Doubt over whether the Vulcan would even make it to the town loomed, with organisers deciding to bring its appearance forward in a bid to beat the bad weather.

Shortly after 1pm, however, the sun began to pierce through, the clouds started to clear and the gloom was firmly lifted as the Sea Vixen roared across the seafront to mark the beginning of another show-stopping afternoon.

See all our pictures from day four of the Air Festival in a gallery 

Tumbles and turns from the Blades followed before a stunning display from French aerobatics team La Patroille Reva.

A show of precision skill from the Royal Navy Black Cats followed before the solo Matador gave a masterclass in aerobatics.

Seventy years after she came into service, Boeing B-17G Flying Fortress, Sally B, flew into town next.

The nostalgia continued with the Battle of Britain Memorial Flight, the commentator reminding crowds over the loud speakers that the average age of Spitfire pilots in World War II was 22 – and that their life expectancy thereafter was four weeks.

Next came the Red Arrows, shooting across the seafront at hundreds of miles an hour, again prompting practically every spectator on the beach to reach for their cameras.

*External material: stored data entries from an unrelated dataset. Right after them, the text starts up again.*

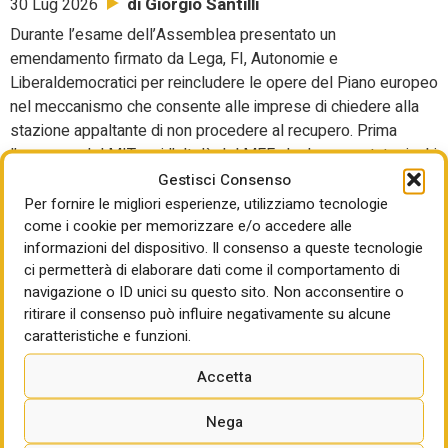
di Giorgio Santilli
30 Lug 2026
Durante l’esame dell’Assemblea presentato un
emendamento firmato da Lega, FI, Autonomie e
Liberaldemocratici per reincludere le opere del Piano europeo
nel meccanismo che consente alle imprese di chiedere alla
stazione appaltante di non procedere al recupero. Prima
l’assenso del MIT, poi l’altolà del MEF che ha paventato rischi
di ritardo nella rendicontazione delle opere, nonostante fosse
Gestisci Consenso
stato richiamato nella proposta proprio il rispetto degli
Per fornire le migliori esperienze, utilizziamo tecnologie
come i cookie per memorizzare e/o accedere alle
obblighi di rendicontazione come condizione per procedere.
informazioni del dispositivo. Il consenso a queste tecnologie
ci permetterà di elaborare dati come il comportamento di
IL DOCUMENTO DI ROMA CAPITALE
navigazione o ID unici su questo sito. Non acconsentire o
Studentato puro, con housing o
ritirare il consenso può influire negativamente su alcune
caratteristiche e funzioni.
didattica, rigenerazione a
vocazione sociale, hotel e
Accetta
commerciale: per il “Dente
Nega
cariato” di Termini arrivate sei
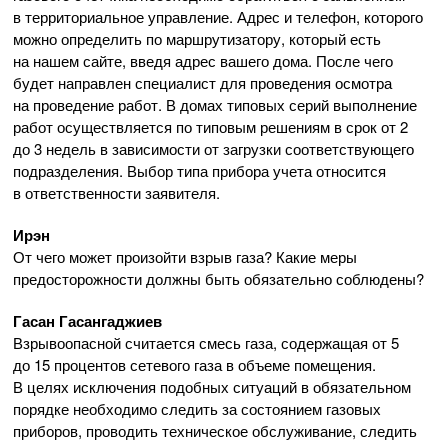
в территориальное управление. Адрес и телефон, которого
можно определить по маршрутизатору, который есть
на нашем сайте, введя адрес вашего дома. После чего
будет направлен специалист для проведения осмотра
на проведение работ. В домах типовых серий выполнение
работ осуществляется по типовым решениям в срок от 2
до 3 недель в зависимости от загрузки соответствующего
подразделения. Выбор типа прибора учета относится
в ответственности заявителя.
Ирэн
От чего может произойти взрыв газа? Какие меры
предосторожности должны быть обязательно соблюдены?
Гасан Гасангаджиев
Взрывоопасной считается смесь газа, содержащая от 5
до 15 процентов сетевого газа в объеме помещения.
В целях исключения подобных ситуаций в обязательном
порядке необходимо следить за состоянием газовых
приборов, проводить техническое обслуживание, следить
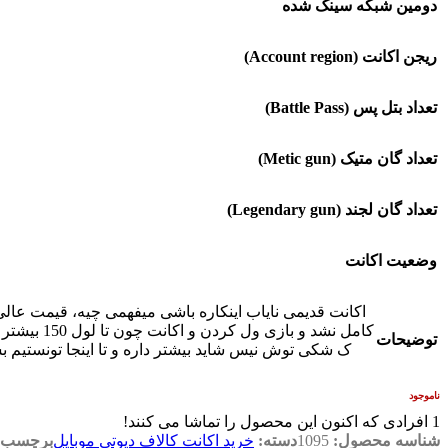
دومین شبکه سینک شده
ریجن اکانت (Account region)
تعداد بتل پس (Battle Pass)
تعداد گان متیک (Metic gun)
تعداد گان لجند (Legendary gun)
وضعیت اکانت
توضیحات
ناموجود
1
افرادی که اکنون این محصول را تماشا می کنند!
شناسه محصول:
1095
دسته:
خرید اکانت کالاف دیوتی موبایل
برچسب:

They did not disappoint. Breathtaking manoeuvres, daring dips and dives, multi-coloured smoke left hanging in the air. The rapturous applause from the watching crowd was as thoroughly deserved as ever.

Then, at 3.30pm, it was the moment everyone had been waiting for. The thunderous roar of the Vulcan is unmistakable – and will not be heard on these shores again.

Watch footage of the Vulcan's final flight in Bournemouth here

“Bye bye rockstar,” the commentator lamented.

“You will be missed.”

The Hawk T2s followed, before an impressive technical display from the RAF Chinooks wowed the crowds.

Last but by no means least was the ear-splitting Typhoon, bringing the day’s flights to a thrilling climax.